• Set exercise
Please write out every line of the data below, word for word and in the same order.

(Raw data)
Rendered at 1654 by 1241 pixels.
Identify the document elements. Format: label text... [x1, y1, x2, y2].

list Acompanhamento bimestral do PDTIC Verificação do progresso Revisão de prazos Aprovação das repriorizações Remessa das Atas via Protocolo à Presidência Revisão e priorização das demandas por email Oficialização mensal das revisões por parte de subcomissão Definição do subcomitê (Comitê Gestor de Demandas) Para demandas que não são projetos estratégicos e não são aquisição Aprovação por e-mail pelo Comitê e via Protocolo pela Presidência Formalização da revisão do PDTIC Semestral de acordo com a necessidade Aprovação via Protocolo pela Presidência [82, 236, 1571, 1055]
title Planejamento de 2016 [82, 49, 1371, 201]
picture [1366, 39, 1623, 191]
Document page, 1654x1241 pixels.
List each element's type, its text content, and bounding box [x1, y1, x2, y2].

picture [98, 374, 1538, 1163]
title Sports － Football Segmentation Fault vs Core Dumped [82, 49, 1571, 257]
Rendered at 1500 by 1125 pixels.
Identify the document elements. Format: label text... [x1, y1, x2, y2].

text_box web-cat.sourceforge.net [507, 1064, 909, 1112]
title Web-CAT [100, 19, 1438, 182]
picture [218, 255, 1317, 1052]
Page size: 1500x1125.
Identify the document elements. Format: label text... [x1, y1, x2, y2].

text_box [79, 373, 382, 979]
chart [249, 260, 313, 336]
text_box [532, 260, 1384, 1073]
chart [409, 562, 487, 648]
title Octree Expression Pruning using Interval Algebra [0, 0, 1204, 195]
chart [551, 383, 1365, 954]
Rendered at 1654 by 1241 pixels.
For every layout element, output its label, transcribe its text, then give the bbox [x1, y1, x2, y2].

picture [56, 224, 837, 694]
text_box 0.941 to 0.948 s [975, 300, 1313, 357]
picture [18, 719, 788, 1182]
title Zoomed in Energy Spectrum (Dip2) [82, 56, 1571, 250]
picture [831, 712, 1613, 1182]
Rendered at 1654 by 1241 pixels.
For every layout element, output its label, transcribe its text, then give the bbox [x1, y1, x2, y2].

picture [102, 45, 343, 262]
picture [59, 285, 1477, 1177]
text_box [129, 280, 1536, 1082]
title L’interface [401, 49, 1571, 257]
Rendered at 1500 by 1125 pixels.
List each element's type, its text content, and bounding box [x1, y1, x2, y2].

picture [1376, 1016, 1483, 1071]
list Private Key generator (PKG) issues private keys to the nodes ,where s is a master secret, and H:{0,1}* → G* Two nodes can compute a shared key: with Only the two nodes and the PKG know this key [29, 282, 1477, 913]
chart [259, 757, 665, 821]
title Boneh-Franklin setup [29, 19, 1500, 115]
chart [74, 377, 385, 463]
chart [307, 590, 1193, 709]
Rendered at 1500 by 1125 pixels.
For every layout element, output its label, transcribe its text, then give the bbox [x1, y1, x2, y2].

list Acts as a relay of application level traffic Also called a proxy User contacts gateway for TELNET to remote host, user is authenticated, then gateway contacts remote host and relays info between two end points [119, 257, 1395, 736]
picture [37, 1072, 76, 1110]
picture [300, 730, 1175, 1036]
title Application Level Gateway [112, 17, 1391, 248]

• Reply to the task
Rendered at 1654 by 1241 pixels.
Identify the document elements. Format: label text... [x1, y1, x2, y2].

list Acompanhamento bimestral do PDTIC Verificação do progresso Revisão de prazos Aprovação das repriorizações Remessa das Atas via Protocolo à Presidência Revisão e priorização das demandas por email Oficialização mensal das revisões por parte de subcomissão Definição do subcomitê (Comitê Gestor de Demandas) Para demandas que não são projetos estratégicos e não são aquisição Aprovação por e-mail pelo Comitê e via Protocolo pela Presidência Formalização da revisão do PDTIC Semestral de acordo com a necessidade Aprovação via Protocolo pela Presidência [82, 236, 1571, 1055]
title Planejamento de 2016 [82, 49, 1371, 201]
picture [1366, 39, 1623, 191]
Document page, 1654x1241 pixels.
List each element's type, its text content, and bounding box [x1, y1, x2, y2].

picture [98, 374, 1538, 1163]
title Sports － Football Segmentation Fault vs Core Dumped [82, 49, 1571, 257]
Rendered at 1500 by 1125 pixels.
Identify the document elements. Format: label text... [x1, y1, x2, y2].

text_box web-cat.sourceforge.net [507, 1064, 909, 1112]
title Web-CAT [100, 19, 1438, 182]
picture [218, 255, 1317, 1052]
Page size: 1500x1125.
Identify the document elements. Format: label text... [x1, y1, x2, y2].

text_box [79, 373, 382, 979]
chart [249, 260, 313, 336]
text_box [532, 260, 1384, 1073]
chart [409, 562, 487, 648]
title Octree Expression Pruning using Interval Algebra [0, 0, 1204, 195]
chart [551, 383, 1365, 954]
Rendered at 1654 by 1241 pixels.
For every layout element, output its label, transcribe its text, then give the bbox [x1, y1, x2, y2].

picture [56, 224, 837, 694]
text_box 0.941 to 0.948 s [975, 300, 1313, 357]
picture [18, 719, 788, 1182]
title Zoomed in Energy Spectrum (Dip2) [82, 56, 1571, 250]
picture [831, 712, 1613, 1182]
Rendered at 1654 by 1241 pixels.
For every layout element, output its label, transcribe its text, then give the bbox [x1, y1, x2, y2].

picture [102, 45, 343, 262]
picture [59, 285, 1477, 1177]
text_box [129, 280, 1536, 1082]
title L’interface [401, 49, 1571, 257]
Rendered at 1500 by 1125 pixels.
List each element's type, its text content, and bounding box [x1, y1, x2, y2].

picture [1376, 1016, 1483, 1071]
list Private Key generator (PKG) issues private keys to the nodes ,where s is a master secret, and H:{0,1}* → G* Two nodes can compute a shared key: with Only the two nodes and the PKG know this key [29, 282, 1477, 913]
chart [259, 757, 665, 821]
title Boneh-Franklin setup [29, 19, 1500, 115]
chart [74, 377, 385, 463]
chart [307, 590, 1193, 709]
Rendered at 1500 by 1125 pixels.
For every layout element, output its label, transcribe its text, then give the bbox [x1, y1, x2, y2].

list Acts as a relay of application level traffic Also called a proxy User contacts gateway for TELNET to remote host, user is authenticated, then gateway contacts remote host and relays info between two end points [119, 257, 1395, 736]
picture [37, 1072, 76, 1110]
picture [300, 730, 1175, 1036]
title Application Level Gateway [112, 17, 1391, 248]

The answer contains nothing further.